Start of Provided records

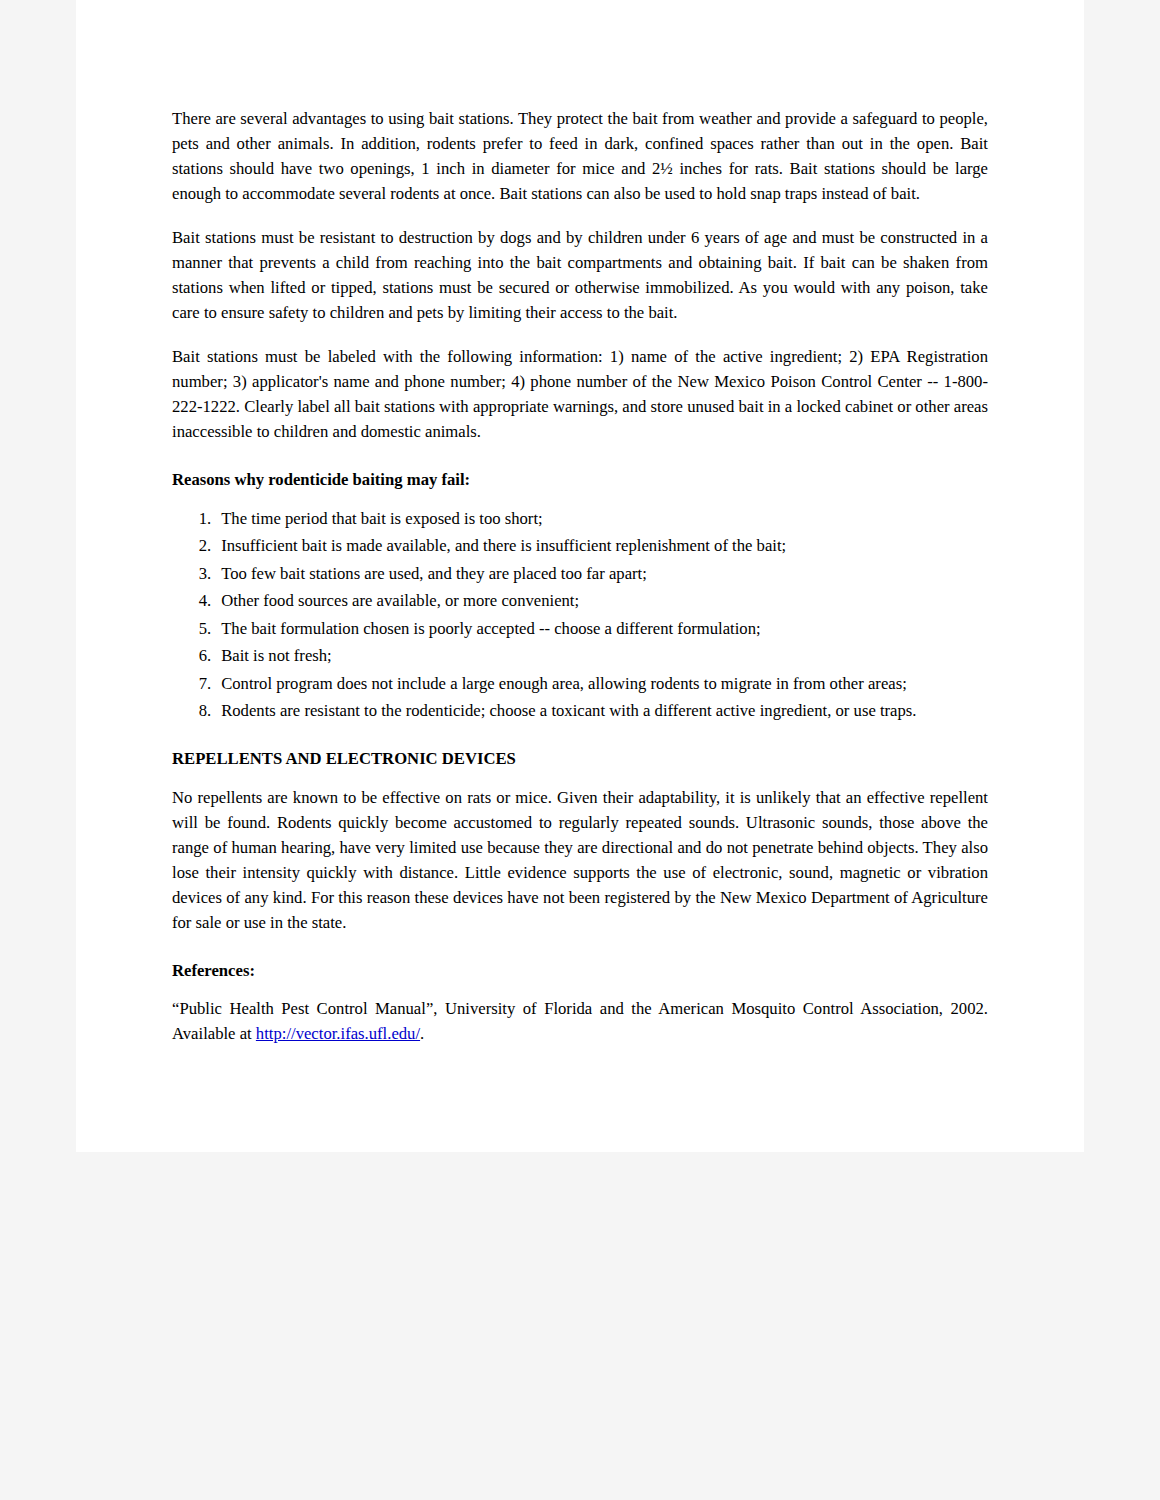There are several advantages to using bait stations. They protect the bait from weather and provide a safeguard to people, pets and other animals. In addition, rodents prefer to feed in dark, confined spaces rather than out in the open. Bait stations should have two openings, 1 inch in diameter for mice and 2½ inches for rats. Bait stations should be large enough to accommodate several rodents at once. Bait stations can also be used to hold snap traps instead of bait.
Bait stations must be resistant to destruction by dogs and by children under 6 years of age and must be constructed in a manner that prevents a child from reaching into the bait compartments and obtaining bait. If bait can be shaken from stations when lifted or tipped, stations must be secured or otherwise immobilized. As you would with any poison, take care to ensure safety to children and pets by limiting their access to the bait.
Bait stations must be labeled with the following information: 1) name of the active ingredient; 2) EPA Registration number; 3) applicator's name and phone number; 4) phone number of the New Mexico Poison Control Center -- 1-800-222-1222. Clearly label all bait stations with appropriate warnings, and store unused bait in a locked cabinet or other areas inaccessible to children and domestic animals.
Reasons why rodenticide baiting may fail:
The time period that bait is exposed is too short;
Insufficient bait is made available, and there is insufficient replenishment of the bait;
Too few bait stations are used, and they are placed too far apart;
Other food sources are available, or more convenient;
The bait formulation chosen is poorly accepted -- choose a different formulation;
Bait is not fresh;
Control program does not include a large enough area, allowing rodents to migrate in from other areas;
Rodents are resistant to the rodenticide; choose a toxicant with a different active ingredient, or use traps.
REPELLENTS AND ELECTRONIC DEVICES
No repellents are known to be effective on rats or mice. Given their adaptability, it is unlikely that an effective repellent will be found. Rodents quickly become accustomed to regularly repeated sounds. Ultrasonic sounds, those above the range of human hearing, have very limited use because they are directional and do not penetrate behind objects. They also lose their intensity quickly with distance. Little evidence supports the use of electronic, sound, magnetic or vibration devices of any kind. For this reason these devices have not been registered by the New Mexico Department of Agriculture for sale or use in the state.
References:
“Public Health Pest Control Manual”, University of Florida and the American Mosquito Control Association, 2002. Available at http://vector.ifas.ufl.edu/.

End of Provided records

Exercise instructions: Please write out every record above exactly, but leave the pictures out.

Answer to this exercise:
There are several advantages to using bait stations. They protect the bait from weather and provide a safeguard to people, pets and other animals. In addition, rodents prefer to feed in dark, confined spaces rather than out in the open. Bait stations should have two openings, 1 inch in diameter for mice and 2½ inches for rats. Bait stations should be large enough to accommodate several rodents at once. Bait stations can also be used to hold snap traps instead of bait.
Bait stations must be resistant to destruction by dogs and by children under 6 years of age and must be constructed in a manner that prevents a child from reaching into the bait compartments and obtaining bait. If bait can be shaken from stations when lifted or tipped, stations must be secured or otherwise immobilized. As you would with any poison, take care to ensure safety to children and pets by limiting their access to the bait.
Bait stations must be labeled with the following information: 1) name of the active ingredient; 2) EPA Registration number; 3) applicator's name and phone number; 4) phone number of the New Mexico Poison Control Center -- 1-800-222-1222. Clearly label all bait stations with appropriate warnings, and store unused bait in a locked cabinet or other areas inaccessible to children and domestic animals.
Reasons why rodenticide baiting may fail:
The time period that bait is exposed is too short;
Insufficient bait is made available, and there is insufficient replenishment of the bait;
Too few bait stations are used, and they are placed too far apart;
Other food sources are available, or more convenient;
The bait formulation chosen is poorly accepted -- choose a different formulation;
Bait is not fresh;
Control program does not include a large enough area, allowing rodents to migrate in from other areas;
Rodents are resistant to the rodenticide; choose a toxicant with a different active ingredient, or use traps.
REPELLENTS AND ELECTRONIC DEVICES
No repellents are known to be effective on rats or mice. Given their adaptability, it is unlikely that an effective repellent will be found. Rodents quickly become accustomed to regularly repeated sounds. Ultrasonic sounds, those above the range of human hearing, have very limited use because they are directional and do not penetrate behind objects. They also lose their intensity quickly with distance. Little evidence supports the use of electronic, sound, magnetic or vibration devices of any kind. For this reason these devices have not been registered by the New Mexico Department of Agriculture for sale or use in the state.
References:
“Public Health Pest Control Manual”, University of Florida and the American Mosquito Control Association, 2002. Available at http://vector.ifas.ufl.edu/.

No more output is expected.